## Exercise aim
Retype every line of the material below without changing anything, and leave the pictures out of your answer.

Records in a dataset
* * *

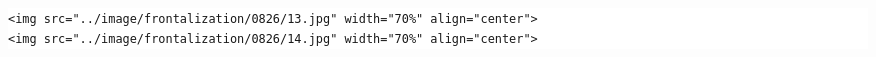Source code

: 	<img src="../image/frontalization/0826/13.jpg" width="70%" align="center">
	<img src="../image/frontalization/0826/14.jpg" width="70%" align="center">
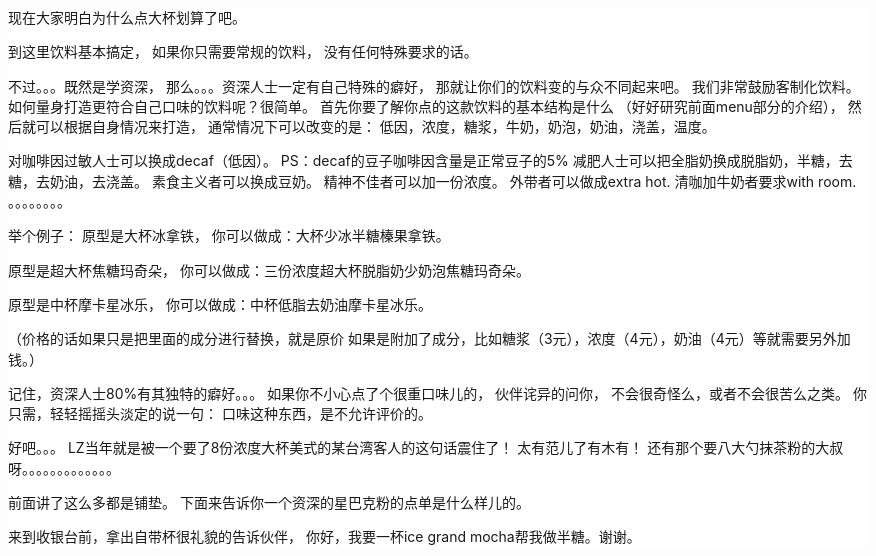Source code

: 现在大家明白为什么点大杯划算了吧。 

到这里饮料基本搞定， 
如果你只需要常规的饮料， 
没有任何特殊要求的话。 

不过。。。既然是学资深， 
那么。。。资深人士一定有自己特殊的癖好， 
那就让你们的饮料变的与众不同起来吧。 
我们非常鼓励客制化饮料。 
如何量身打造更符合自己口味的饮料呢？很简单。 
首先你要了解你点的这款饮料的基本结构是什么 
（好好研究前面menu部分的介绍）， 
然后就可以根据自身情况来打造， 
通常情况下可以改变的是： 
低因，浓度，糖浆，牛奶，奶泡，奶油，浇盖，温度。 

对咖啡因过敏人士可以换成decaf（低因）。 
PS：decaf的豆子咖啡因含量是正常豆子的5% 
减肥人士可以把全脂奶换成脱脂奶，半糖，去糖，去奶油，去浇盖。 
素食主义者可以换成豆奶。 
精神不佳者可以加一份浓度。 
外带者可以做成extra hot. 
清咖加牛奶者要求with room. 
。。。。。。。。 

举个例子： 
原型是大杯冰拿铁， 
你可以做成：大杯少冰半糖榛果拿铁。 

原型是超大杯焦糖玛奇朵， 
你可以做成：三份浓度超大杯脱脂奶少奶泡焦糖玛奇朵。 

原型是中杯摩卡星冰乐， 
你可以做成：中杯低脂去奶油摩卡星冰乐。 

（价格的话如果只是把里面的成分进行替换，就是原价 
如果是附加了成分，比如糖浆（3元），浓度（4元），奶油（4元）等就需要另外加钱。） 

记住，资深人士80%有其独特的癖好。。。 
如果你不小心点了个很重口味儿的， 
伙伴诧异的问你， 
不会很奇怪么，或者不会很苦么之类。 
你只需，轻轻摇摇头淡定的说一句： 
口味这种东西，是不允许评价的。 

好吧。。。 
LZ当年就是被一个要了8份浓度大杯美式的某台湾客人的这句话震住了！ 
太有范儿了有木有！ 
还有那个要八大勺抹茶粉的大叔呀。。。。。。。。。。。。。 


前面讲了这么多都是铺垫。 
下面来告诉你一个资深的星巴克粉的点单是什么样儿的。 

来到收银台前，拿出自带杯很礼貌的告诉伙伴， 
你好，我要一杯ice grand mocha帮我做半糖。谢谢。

* * *

## Solution to the exercise
Source code

: 	<img src="../image/frontalization/0826/13.jpg" width="70%" align="center">
	<img src="../image/frontalization/0826/14.jpg" width="70%" align="center">
Source code

: 现在大家明白为什么点大杯划算了吧。 

到这里饮料基本搞定， 
如果你只需要常规的饮料， 
没有任何特殊要求的话。 

不过。。。既然是学资深， 
那么。。。资深人士一定有自己特殊的癖好， 
那就让你们的饮料变的与众不同起来吧。 
我们非常鼓励客制化饮料。 
如何量身打造更符合自己口味的饮料呢？很简单。 
首先你要了解你点的这款饮料的基本结构是什么 
（好好研究前面menu部分的介绍）， 
然后就可以根据自身情况来打造， 
通常情况下可以改变的是： 
低因，浓度，糖浆，牛奶，奶泡，奶油，浇盖，温度。 

对咖啡因过敏人士可以换成decaf（低因）。 
PS：decaf的豆子咖啡因含量是正常豆子的5% 
减肥人士可以把全脂奶换成脱脂奶，半糖，去糖，去奶油，去浇盖。 
素食主义者可以换成豆奶。 
精神不佳者可以加一份浓度。 
外带者可以做成extra hot. 
清咖加牛奶者要求with room. 
。。。。。。。。 

举个例子： 
原型是大杯冰拿铁， 
你可以做成：大杯少冰半糖榛果拿铁。 

原型是超大杯焦糖玛奇朵， 
你可以做成：三份浓度超大杯脱脂奶少奶泡焦糖玛奇朵。 

原型是中杯摩卡星冰乐， 
你可以做成：中杯低脂去奶油摩卡星冰乐。 

（价格的话如果只是把里面的成分进行替换，就是原价 
如果是附加了成分，比如糖浆（3元），浓度（4元），奶油（4元）等就需要另外加钱。） 

记住，资深人士80%有其独特的癖好。。。 
如果你不小心点了个很重口味儿的， 
伙伴诧异的问你， 
不会很奇怪么，或者不会很苦么之类。 
你只需，轻轻摇摇头淡定的说一句： 
口味这种东西，是不允许评价的。 

好吧。。。 
LZ当年就是被一个要了8份浓度大杯美式的某台湾客人的这句话震住了！ 
太有范儿了有木有！ 
还有那个要八大勺抹茶粉的大叔呀。。。。。。。。。。。。。 


前面讲了这么多都是铺垫。 
下面来告诉你一个资深的星巴克粉的点单是什么样儿的。 

来到收银台前，拿出自带杯很礼貌的告诉伙伴， 
你好，我要一杯ice grand mocha帮我做半糖。谢谢。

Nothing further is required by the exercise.